Task item: Please copy the source text of all five records below word for word, leaving the pictures out of your answer.

Data to use:
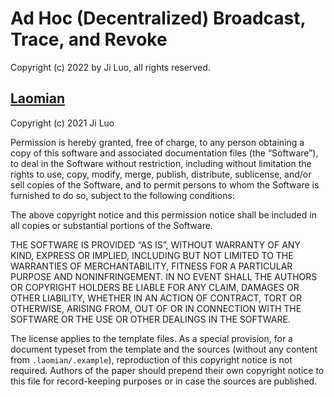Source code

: # Ad Hoc (Decentralized) Broadcast, Trace, and Revoke

Copyright (c) 2022 by Ji Luo, all rights reserved.

## [Laomian](https://github.com/GeeLaw/laomian)

Copyright (c) 2021 Ji Luo

Permission is hereby granted, free of charge, to any person obtaining a copy of this software and associated documentation files (the “Software”), to deal in the Software without restriction, including without limitation the rights to use, copy, modify, merge, publish, distribute, sublicense, and/or sell copies of the Software, and to permit persons to whom the Software is furnished to do so, subject to the following conditions:

The above copyright notice and this permission notice shall be included in all copies or substantial portions of the Software.

THE SOFTWARE IS PROVIDED “AS IS”, WITHOUT WARRANTY OF ANY KIND, EXPRESS OR IMPLIED, INCLUDING BUT NOT LIMITED TO THE WARRANTIES OF MERCHANTABILITY, FITNESS FOR A PARTICULAR PURPOSE AND NONINFRINGEMENT. IN NO EVENT SHALL THE AUTHORS OR COPYRIGHT HOLDERS BE LIABLE FOR ANY CLAIM, DAMAGES OR OTHER LIABILITY, WHETHER IN AN ACTION OF CONTRACT, TORT OR OTHERWISE, ARISING FROM, OUT OF OR IN CONNECTION WITH THE SOFTWARE OR THE USE OR OTHER DEALINGS IN THE SOFTWARE.

The license applies to the template files. As a special provision, for a document typeset from the template and the sources (without any content from `.laomian/.example`), reproduction of this copyright notice is not required. Authors of the paper should prepend their own copyright notice to this file for record-keeping purposes or in case the sources are published.

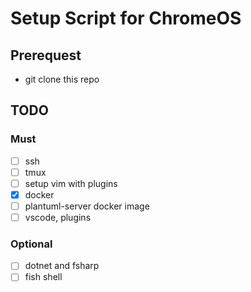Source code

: 
# Setup Script for ChromeOS

## Prerequest

* git clone this repo

## TODO

### Must

* [ ] ssh
* [ ] tmux
* [ ] setup vim with plugins
* [x] docker
* [ ] plantuml-server docker image
* [ ] vscode, plugins

### Optional

* [ ] dotnet and fsharp
* [ ] fish shell
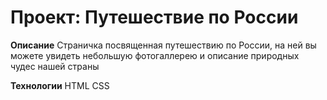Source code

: # Проект: Путешествие по России

**Описание**
Страничка посвященная путешествию по России, на ней вы можете увидеть небольшую фотогаллерею и описание природных чудес нашей страны

**Технологии**
HTML CSS
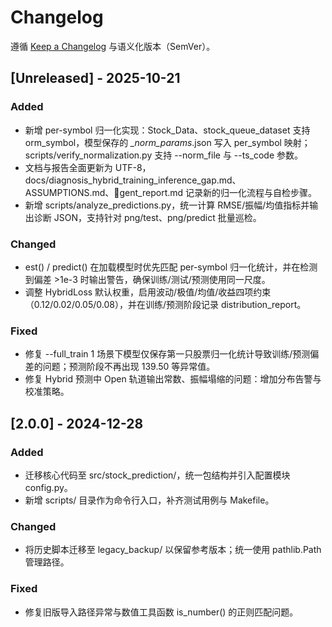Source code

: ﻿# Changelog

遵循 [Keep a Changelog](https://keepachangelog.com/zh-CN/1.1.0/) 与语义化版本（SemVer）。

## [Unreleased] - 2025-10-21
### Added
- 新增 per-symbol 归一化实现：Stock_Data、stock_queue_dataset 支持 
orm_symbol，模型保存的 *_norm_params*.json 写入 per_symbol 映射；scripts/verify_normalization.py 支持 --norm_file 与 --ts_code 参数。
- 文档与报告全面更新为 UTF-8，docs/diagnosis_hybrid_training_inference_gap.md、ASSUMPTIONS.md、gent_report.md 记录新的归一化流程与自检步骤。
- 新增 scripts/analyze_predictions.py，统一计算 RMSE/振幅/均值指标并输出诊断 JSON，支持针对 png/test、png/predict 批量巡检。

### Changed
- 	est() / predict() 在加载模型时优先匹配 per-symbol 归一化统计，并在检测到偏差 >1e-3 时输出警告，确保训练/测试/预测使用同一尺度。
- 调整 HybridLoss 默认权重，启用波动/极值/均值/收益四项约束（0.12/0.02/0.05/0.08），并在训练/预测阶段记录 distribution_report。

### Fixed
- 修复 --full_train 1 场景下模型仅保存第一只股票归一化统计导致训练/预测偏差的问题；预测阶段不再出现 139.50 等异常值。
- 修复 Hybrid 预测中 Open 轨道输出常数、振幅塌缩的问题：增加分布告警与校准策略。

## [2.0.0] - 2024-12-28
### Added
- 迁移核心代码至 src/stock_prediction/，统一包结构并引入配置模块 config.py。
- 新增 scripts/ 目录作为命令行入口，补齐测试用例与 Makefile。

### Changed
- 将历史脚本迁移至 legacy_backup/ 以保留参考版本；统一使用 pathlib.Path 管理路径。

### Fixed
- 修复旧版导入路径异常与数值工具函数 is_number() 的正则匹配问题。
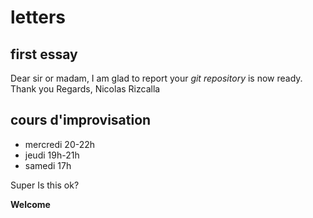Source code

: # letters
## first essay
Dear sir or madam,
I am glad to report your *git repository* is now ready.
Thank you
Regards,
Nicolas Rizcalla

## cours d'improvisation
- mercredi 20-22h
- jeudi 19h-21h
- samedi 17h

Super
Is this ok?

**Welcome**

Written answer:
Source code

: # Ad Hoc (Decentralized) Broadcast, Trace, and Revoke

Copyright (c) 2022 by Ji Luo, all rights reserved.

## [Laomian](https://github.com/GeeLaw/laomian)

Copyright (c) 2021 Ji Luo

Permission is hereby granted, free of charge, to any person obtaining a copy of this software and associated documentation files (the “Software”), to deal in the Software without restriction, including without limitation the rights to use, copy, modify, merge, publish, distribute, sublicense, and/or sell copies of the Software, and to permit persons to whom the Software is furnished to do so, subject to the following conditions:

The above copyright notice and this permission notice shall be included in all copies or substantial portions of the Software.

THE SOFTWARE IS PROVIDED “AS IS”, WITHOUT WARRANTY OF ANY KIND, EXPRESS OR IMPLIED, INCLUDING BUT NOT LIMITED TO THE WARRANTIES OF MERCHANTABILITY, FITNESS FOR A PARTICULAR PURPOSE AND NONINFRINGEMENT. IN NO EVENT SHALL THE AUTHORS OR COPYRIGHT HOLDERS BE LIABLE FOR ANY CLAIM, DAMAGES OR OTHER LIABILITY, WHETHER IN AN ACTION OF CONTRACT, TORT OR OTHERWISE, ARISING FROM, OUT OF OR IN CONNECTION WITH THE SOFTWARE OR THE USE OR OTHER DEALINGS IN THE SOFTWARE.

The license applies to the template files. As a special provision, for a document typeset from the template and the sources (without any content from `.laomian/.example`), reproduction of this copyright notice is not required. Authors of the paper should prepend their own copyright notice to this file for record-keeping purposes or in case the sources are published.

Source code

: 
# Setup Script for ChromeOS

## Prerequest

* git clone this repo

## TODO

### Must

* [ ] ssh
* [ ] tmux
* [ ] setup vim with plugins
* [x] docker
* [ ] plantuml-server docker image
* [ ] vscode, plugins

### Optional

* [ ] dotnet and fsharp
* [ ] fish shell
Source code

: # Проект: Путешествие по России

**Описание**
Страничка посвященная путешествию по России, на ней вы можете увидеть небольшую фотогаллерею и описание природных чудес нашей страны

**Технологии**
HTML CSS
Source code

: ﻿# Changelog

遵循 [Keep a Changelog](https://keepachangelog.com/zh-CN/1.1.0/) 与语义化版本（SemVer）。

## [Unreleased] - 2025-10-21
### Added
- 新增 per-symbol 归一化实现：Stock_Data、stock_queue_dataset 支持 
orm_symbol，模型保存的 *_norm_params*.json 写入 per_symbol 映射；scripts/verify_normalization.py 支持 --norm_file 与 --ts_code 参数。
- 文档与报告全面更新为 UTF-8，docs/diagnosis_hybrid_training_inference_gap.md、ASSUMPTIONS.md、gent_report.md 记录新的归一化流程与自检步骤。
- 新增 scripts/analyze_predictions.py，统一计算 RMSE/振幅/均值指标并输出诊断 JSON，支持针对 png/test、png/predict 批量巡检。

### Changed
- 	est() / predict() 在加载模型时优先匹配 per-symbol 归一化统计，并在检测到偏差 >1e-3 时输出警告，确保训练/测试/预测使用同一尺度。
- 调整 HybridLoss 默认权重，启用波动/极值/均值/收益四项约束（0.12/0.02/0.05/0.08），并在训练/预测阶段记录 distribution_report。

### Fixed
- 修复 --full_train 1 场景下模型仅保存第一只股票归一化统计导致训练/预测偏差的问题；预测阶段不再出现 139.50 等异常值。
- 修复 Hybrid 预测中 Open 轨道输出常数、振幅塌缩的问题：增加分布告警与校准策略。

## [2.0.0] - 2024-12-28
### Added
- 迁移核心代码至 src/stock_prediction/，统一包结构并引入配置模块 config.py。
- 新增 scripts/ 目录作为命令行入口，补齐测试用例与 Makefile。

### Changed
- 将历史脚本迁移至 legacy_backup/ 以保留参考版本；统一使用 pathlib.Path 管理路径。

### Fixed
- 修复旧版导入路径异常与数值工具函数 is_number() 的正则匹配问题。
Source code

: # letters
## first essay
Dear sir or madam,
I am glad to report your *git repository* is now ready.
Thank you
Regards,
Nicolas Rizcalla

## cours d'improvisation
- mercredi 20-22h
- jeudi 19h-21h
- samedi 17h

Super
Is this ok?

**Welcome**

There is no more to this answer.